BlueSky Wealth Advisor, Madeline Valente, CFP® Professional, is located in our Pleasanton, California office.
The thought of early retirement is appealing to many people. Perhaps we are too easily enticed by the pull of idealized visions of leaving the workforce early: walking leisurely on a white-sand beach, enjoying a sunset at some far-off destination, spending time with family and friends. These romanticized depictions of early retirement can be appealing even to those who still get great fulfillment from their avocations. It’s no surprise, then, that early retirement in some form can be a common goal.
Workers eyeing early retirement likely understand that their assets would need to sustain them longer. Decreasing your number of working years naturally extends the number of years of non-employment, all things being equal. However, there are other, perhaps less apparent, things that should be considered by anybody who is contemplating an early exit from the labor force.
Longer years in retirement have a natural corresponding flip side of fewer years of employment.
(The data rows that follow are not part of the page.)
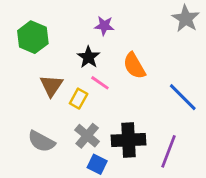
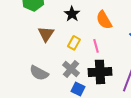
pink line: (100, 83) -> (96, 46), moved, turned 40
yellow rectangle: (79, 99) -> (74, 43), moved

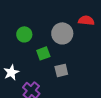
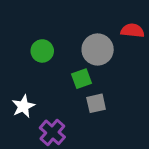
green square: (43, 53) -> (82, 79), moved

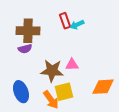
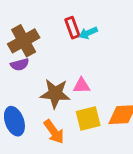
brown cross: (28, 31) -> (24, 41), turned -30
yellow square: (64, 92) -> (88, 119), moved

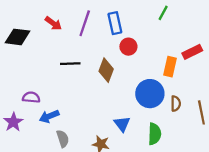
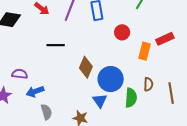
red circle: (128, 47) -> (122, 32), moved
brown diamond: (106, 70) -> (86, 67), moved
blue circle: (150, 94) -> (111, 79), moved
green semicircle: (155, 134) -> (131, 98), moved

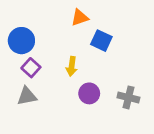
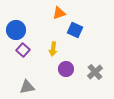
gray triangle: (27, 96) -> (27, 87), moved
gray cross: (128, 97) -> (95, 72), turned 35

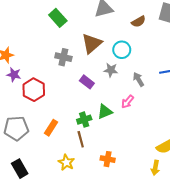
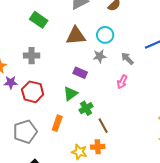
brown triangle: (92, 43) -> (76, 36), turned 50
gray cross: (63, 57) -> (32, 56), moved
green triangle: (105, 112) -> (70, 94), moved
brown line: (81, 139) -> (103, 126), moved
orange cross: (108, 159) -> (98, 147), moved

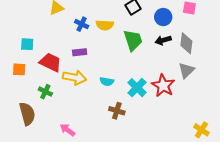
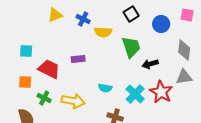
blue cross: (82, 24) -> (83, 19), moved
black arrow: (163, 40) -> (150, 64), moved
orange square: (19, 69) -> (25, 82), moved
gray triangle: (186, 70) -> (184, 77), turned 36
yellow arrow: (75, 77) -> (73, 101), moved

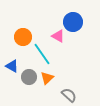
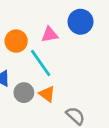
pink triangle: (58, 36) -> (50, 35), moved, turned -40
orange triangle: (47, 78) -> (47, 94), turned -40

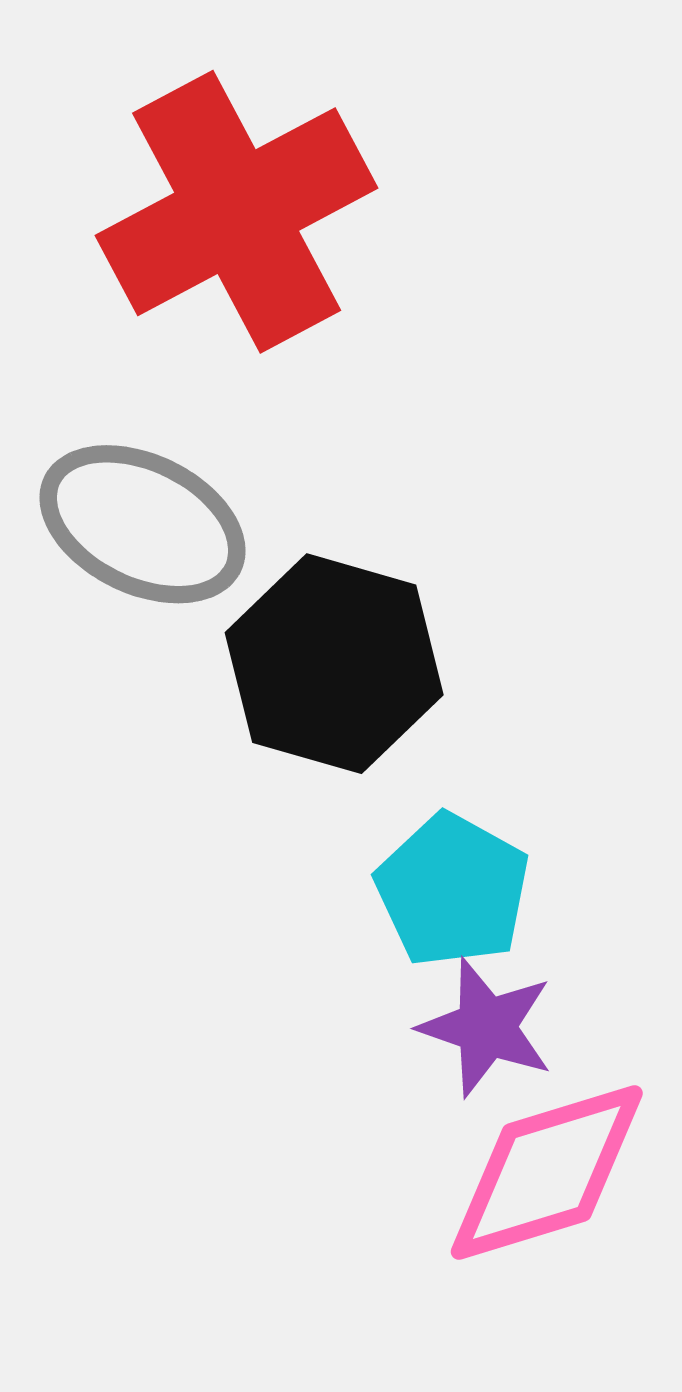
These reduced years of employment mean fewer years of contributing to an employer-sponsored retirement plan (like a 401k) and receiving any corresponding employer match, fewer years of contributing to individual retirement accounts, and fewer years of growth on accounts before having to begin withdrawals. Having to stretch your retirement dollars over more years, while simultaneously reducing your years of contributing to your retirement nest egg can be a one-two punch.
Fewer working years may also mean a reduction in your possible Social Security benefits. The reduction in the income stream that Social Security provides could ultimately mean that you would need to pull more money from your portfolio to cover your expenses in retirement.
For most early retirees, there would also likely be a higher added health care cost, as early retirees often need to secure private health care insurance coverage for more years before Medicare eligibility at age 65. Additionally, more years of good health and high energy levels in the early years of retirement may lead to a more active and expensive retirement overall.
This discussion is not intended to discourage those who may have early retirement as a desired goal. It can be a realistic and rewarding goal for many, though, be aware that there are more components to that goal than simply needing your assets to support you for more years.
If early retirement is a goal that simply seems out of reach, creativity may open up alternative options for you. Gradually downshifting your working years by stepping away from your regular vocation, but transitioning to a slower, perhaps part–time or lower-stress position
, can still provide you with years of retirement savings and health care coverage while giving you a bit of the retirement lifestyle that you may crave.